In college I raced about 12 times a year (4 races a season). I looked forward to races because we didn't get to do them very often and every time I raced I was going all out and actually racing. Sure, the early season races I wasn't as sharp for or peaking, but they were still as fast as I could go on that day.
Cheserek basically never runs all out. Even in a championship setting he just jogs in the pack at a tactical pace and then blows everyone out of the water at the end, barely being challenged (except for the indoor 3000 where Jenkins "beat him").
He and Jenkins went and jogged a qualifying time in the Stanford 10,000 and then went to the Oregon Pepsi Invitational and jogged 14minutes in the 5000 there. I'm sure he'll jog and then easily kick away from people at conference, regionals and NCAAs as well.
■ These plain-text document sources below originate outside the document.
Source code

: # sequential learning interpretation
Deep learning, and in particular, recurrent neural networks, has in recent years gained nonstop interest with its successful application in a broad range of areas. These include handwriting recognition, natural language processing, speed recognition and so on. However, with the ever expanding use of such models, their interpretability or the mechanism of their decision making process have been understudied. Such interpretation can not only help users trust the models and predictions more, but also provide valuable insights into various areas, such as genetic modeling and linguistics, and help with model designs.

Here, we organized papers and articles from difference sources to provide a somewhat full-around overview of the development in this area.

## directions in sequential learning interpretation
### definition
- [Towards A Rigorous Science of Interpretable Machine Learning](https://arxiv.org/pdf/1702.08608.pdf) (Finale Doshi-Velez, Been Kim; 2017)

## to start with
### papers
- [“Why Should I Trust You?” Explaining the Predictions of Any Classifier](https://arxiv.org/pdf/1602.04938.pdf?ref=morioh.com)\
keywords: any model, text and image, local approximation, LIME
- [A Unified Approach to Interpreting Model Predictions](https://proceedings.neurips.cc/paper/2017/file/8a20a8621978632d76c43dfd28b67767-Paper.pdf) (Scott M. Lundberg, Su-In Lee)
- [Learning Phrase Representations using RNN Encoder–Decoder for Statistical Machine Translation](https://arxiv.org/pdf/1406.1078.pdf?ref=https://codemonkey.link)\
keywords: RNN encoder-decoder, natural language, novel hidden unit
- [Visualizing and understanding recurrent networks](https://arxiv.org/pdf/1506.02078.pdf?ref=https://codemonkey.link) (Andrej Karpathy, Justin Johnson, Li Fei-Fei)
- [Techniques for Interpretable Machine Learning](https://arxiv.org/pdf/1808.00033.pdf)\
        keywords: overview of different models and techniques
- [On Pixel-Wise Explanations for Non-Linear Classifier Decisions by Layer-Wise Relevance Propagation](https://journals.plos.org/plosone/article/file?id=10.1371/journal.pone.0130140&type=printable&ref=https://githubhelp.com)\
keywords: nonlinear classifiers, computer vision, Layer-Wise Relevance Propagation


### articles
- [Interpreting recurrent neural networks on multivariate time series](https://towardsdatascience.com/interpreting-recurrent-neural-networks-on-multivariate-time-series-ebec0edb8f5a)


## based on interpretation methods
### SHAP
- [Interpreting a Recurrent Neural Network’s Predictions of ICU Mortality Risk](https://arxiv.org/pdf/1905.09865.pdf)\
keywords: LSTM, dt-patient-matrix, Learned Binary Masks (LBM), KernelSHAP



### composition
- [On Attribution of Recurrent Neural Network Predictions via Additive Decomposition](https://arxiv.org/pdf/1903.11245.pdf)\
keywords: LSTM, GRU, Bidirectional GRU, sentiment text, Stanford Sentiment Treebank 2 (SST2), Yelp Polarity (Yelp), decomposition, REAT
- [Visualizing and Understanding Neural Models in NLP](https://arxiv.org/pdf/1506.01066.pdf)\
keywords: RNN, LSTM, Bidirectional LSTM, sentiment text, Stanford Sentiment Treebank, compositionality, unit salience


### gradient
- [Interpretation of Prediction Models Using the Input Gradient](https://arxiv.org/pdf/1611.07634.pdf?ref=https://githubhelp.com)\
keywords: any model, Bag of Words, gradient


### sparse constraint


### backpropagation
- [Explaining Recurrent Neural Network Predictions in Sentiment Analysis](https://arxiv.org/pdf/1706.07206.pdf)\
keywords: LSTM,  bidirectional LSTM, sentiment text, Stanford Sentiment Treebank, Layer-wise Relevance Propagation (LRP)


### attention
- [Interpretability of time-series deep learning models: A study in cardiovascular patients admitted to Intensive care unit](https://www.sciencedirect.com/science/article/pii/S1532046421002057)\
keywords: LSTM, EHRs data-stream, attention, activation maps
Where is the fun in any of this? He's not challenged by his competitors and he doesn't challenge himself by trying to run new faster PRs. That's the whole point of being a competitive runner.
I'm trying to put myself in in this scenario. My PRs are about 14:50/30:45 so if my season was like Cheserek I would:
-tempo a 10K in 31:45-32:00 (finish 26th while people ahead of me were running close to my PR)
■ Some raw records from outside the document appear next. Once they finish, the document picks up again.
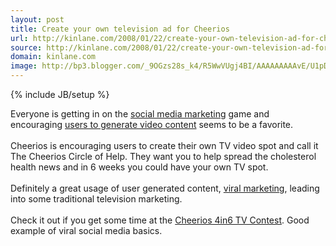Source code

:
 ```yaml
---
layout: post
title: Create your own television ad for Cheerios
url: http://kinlane.com/2008/01/22/create-your-own-television-ad-for-cheerios/
source: http://kinlane.com/2008/01/22/create-your-own-television-ad-for-cheerios/
domain: kinlane.com
image: http://bp3.blogger.com/_9OGzs28s_k4/R5WwVUgj4BI/AAAAAAAAAvE/U1pDVL-S6Rg/s320/cheerios.jpg
---
```

{% include JB/setup %}<p><a onblur="try {parent.deselectBloggerImageGracefully();} catch(e) {}" href="http://bp3.blogger.com/_9OGzs28s_k4/R5WwVUgj4BI/AAAAAAAAAvE/U1pDVL-S6Rg/s1600-h/cheerios.jpg"><img style="margin: 0pt 0pt 10px 10px; float: right; cursor: pointer;" src="http://bp3.blogger.com/_9OGzs28s_k4/R5WwVUgj4BI/AAAAAAAAAvE/U1pDVL-S6Rg/s320/cheerios.jpg" alt="" id="BLOGGER_PHOTO_ID_5158222828551790610" border="0" /></a>Everyone is getting in on the <a href="http://www.socialmediasquad.com">social media marketing</a> game and encouraging <a href="http://www.videosquad.us">users to generate video content</a> seems to be a favorite.<br /><br />Cheerios is encouraging users to create their own TV video spot and call it The Cheerios Circle of Help.  They want you to help spread the cholesterol health news and in 6 weeks you could have your own TV spot.<br /><br />Definitely a great usage of user generated content, <a href="http://www.socialmediasquad.com">viral marketing</a>, leading into some traditional television marketing.<br /><br />Check it out if you get some time at the <a href="http://www.cheerios.com/promotions/4in6/default.aspx">Cheerios 4in6 TV Contest</a>.  Good example of viral social media basics.</p>
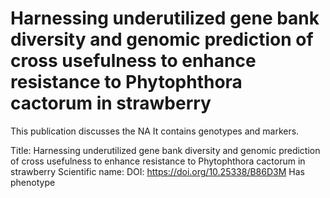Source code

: # Harnessing underutilized gene bank diversity and genomic prediction of cross usefulness to enhance resistance to Phytophthora cactorum in strawberry

This publication discusses the NA
It contains  genotypes and  markers.

Title: Harnessing underutilized gene bank diversity and genomic prediction of cross usefulness to enhance resistance to Phytophthora cactorum in strawberry
Scientific name: 
DOI: https://doi.org/10.25338/B86D3M
Has phenotype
-tempo a 5K in 15:30ish with my teammates, not racing it in
-Run a few more slow races against people no where near my level and beat them all easily with a big kick at the end
I don't see the appeal in this. Or the point. I understand "saving yourself' for the big races, but even the pros race all-out on multiple occasions throughout the year and try and drop fast times. And is an NCAA title even meaningful to Cheserek? I mean, would you be excited if you beat a 6 year old at checkers?